Recover stuck service operations after transient DB failures by serdarozerr · Pull Request #5011 · cloudfoundry/cloud_controller_ng

serdarozerr · 2026-04-09T15:34:16Z

Problem

When CCDB becomes temporarily unreachable during a service broker polling cycle,
the polling job fails permanently even though the broker is still processing the
operation. This leaves the service resource in an inconsistent state:

last_operation.state = 'in progress' (broker still working or already finished)
pollable_job.state = FAILED (CC gave up)

Solution

Adds a new periodic scheduled job ServiceOperationsCreateInProgressCleanup that
detects stuck create operations whose polling job has permanently failed and
resolves them by marking the operation as failed and triggering orphan mitigation
to deprovision any broker-side resource, giving clients a definitive final state.

Detection chain:
service_instance/binding/key_operations.state = 'in progress'
AND type = 'create'
AND created_at within the max async poll window
→ JOIN service_instances/bindings/keys (via foreign key)
→ JOIN pollable_jobs (via resource_guid) WHERE state IN (POLLING, FAILED)
AND operation = 'service_instance/bindings/keys.create'
→ JOIN delayed_jobs (via delayed_job_guid) WHERE failed_at IS NOT NULL

Recovery:
Marks the stuck operation as failed, sets the pollable job to FAILED, and
calls OrphanMitigator to enqueue a broker-side DELETE for the potentially
orphaned resource. A row-level FOR UPDATE SKIP LOCKED guard prevents double
mitigation when multiple CC instances run concurrently.

Scope:
Covers service_instance.create, service_bindings.create, and
service_keys.create. Delete and update operations are intentionally excluded —
retrying a delete on the same resource GUID can cross-match with the old failed
pollable job, making safe recovery impossible without additional guards.

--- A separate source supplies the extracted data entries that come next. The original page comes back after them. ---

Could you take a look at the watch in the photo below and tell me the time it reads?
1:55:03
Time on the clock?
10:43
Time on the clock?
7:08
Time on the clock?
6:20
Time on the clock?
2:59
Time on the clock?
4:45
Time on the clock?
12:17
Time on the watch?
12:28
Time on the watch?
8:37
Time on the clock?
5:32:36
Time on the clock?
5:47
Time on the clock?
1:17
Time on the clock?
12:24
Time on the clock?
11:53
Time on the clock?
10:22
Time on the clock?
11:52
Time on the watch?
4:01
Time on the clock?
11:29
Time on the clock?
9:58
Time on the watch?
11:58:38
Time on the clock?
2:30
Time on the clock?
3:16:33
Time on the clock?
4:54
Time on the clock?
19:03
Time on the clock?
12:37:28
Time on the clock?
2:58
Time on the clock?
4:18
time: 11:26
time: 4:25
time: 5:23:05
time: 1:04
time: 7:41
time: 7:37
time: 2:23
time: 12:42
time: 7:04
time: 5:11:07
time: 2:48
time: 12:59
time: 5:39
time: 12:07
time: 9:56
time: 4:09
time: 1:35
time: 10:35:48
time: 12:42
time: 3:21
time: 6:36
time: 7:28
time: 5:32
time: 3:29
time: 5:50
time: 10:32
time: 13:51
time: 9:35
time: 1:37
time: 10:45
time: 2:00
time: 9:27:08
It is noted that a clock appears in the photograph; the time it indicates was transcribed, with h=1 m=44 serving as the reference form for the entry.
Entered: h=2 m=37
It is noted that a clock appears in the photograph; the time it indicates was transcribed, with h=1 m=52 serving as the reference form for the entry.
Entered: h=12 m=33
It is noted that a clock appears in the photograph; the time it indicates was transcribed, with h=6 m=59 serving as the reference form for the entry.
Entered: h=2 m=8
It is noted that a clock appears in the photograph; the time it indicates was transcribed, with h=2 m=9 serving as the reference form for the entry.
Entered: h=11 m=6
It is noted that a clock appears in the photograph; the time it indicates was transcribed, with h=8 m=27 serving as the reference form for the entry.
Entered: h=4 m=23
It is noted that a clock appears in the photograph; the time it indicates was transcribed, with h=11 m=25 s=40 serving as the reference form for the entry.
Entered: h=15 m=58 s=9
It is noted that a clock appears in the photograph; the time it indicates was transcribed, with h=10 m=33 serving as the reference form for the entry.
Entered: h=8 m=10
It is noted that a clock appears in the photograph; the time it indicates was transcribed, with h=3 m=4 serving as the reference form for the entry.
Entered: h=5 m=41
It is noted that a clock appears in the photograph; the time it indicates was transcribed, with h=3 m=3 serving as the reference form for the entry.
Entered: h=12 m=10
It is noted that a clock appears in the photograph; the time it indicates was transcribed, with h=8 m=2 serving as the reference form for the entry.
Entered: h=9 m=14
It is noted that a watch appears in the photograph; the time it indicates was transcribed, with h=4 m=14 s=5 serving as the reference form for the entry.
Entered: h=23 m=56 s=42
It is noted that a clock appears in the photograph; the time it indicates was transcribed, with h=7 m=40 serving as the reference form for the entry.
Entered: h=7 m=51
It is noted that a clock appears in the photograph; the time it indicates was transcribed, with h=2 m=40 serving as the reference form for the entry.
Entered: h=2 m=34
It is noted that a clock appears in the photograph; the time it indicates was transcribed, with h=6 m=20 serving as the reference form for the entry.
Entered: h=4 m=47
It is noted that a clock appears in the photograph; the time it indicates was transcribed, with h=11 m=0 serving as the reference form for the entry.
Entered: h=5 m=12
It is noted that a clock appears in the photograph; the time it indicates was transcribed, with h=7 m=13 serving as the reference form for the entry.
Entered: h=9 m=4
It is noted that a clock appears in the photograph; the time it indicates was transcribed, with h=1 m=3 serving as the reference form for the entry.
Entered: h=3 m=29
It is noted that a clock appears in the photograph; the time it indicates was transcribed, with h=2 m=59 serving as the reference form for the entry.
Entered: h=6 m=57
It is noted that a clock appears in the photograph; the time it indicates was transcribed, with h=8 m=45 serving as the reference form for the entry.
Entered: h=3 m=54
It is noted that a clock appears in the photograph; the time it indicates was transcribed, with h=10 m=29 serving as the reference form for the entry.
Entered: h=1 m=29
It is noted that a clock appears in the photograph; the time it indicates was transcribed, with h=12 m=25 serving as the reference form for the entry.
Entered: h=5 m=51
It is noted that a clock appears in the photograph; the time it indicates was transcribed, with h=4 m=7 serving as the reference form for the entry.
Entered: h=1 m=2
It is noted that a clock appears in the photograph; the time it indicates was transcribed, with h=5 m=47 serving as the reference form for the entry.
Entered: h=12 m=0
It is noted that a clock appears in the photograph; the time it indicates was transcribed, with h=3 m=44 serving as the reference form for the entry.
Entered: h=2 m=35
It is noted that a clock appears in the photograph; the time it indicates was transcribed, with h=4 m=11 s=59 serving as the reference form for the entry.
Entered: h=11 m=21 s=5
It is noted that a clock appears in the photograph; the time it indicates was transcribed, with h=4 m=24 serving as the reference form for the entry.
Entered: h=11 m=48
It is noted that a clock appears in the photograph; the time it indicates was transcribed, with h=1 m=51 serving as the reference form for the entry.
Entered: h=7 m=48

I have reviewed the contributing guide
I have viewed, signed, and submitted the Contributor License Agreement
I have made this pull request to the main branch
I have run all the unit tests using bundle exec rake
I have run CF Acceptance Tests

…e operations Introduces a new periodic recovery job that scans permanently failed delayed_jobs and re-enqueues polling for service operations still in progress at the broker. Recovers cases where a transient DB connection error caused the polling job to fail permanently (max_attempts=1) while the broker operation was still running, leaving the service instance stuck in 'in progress' with no active poller.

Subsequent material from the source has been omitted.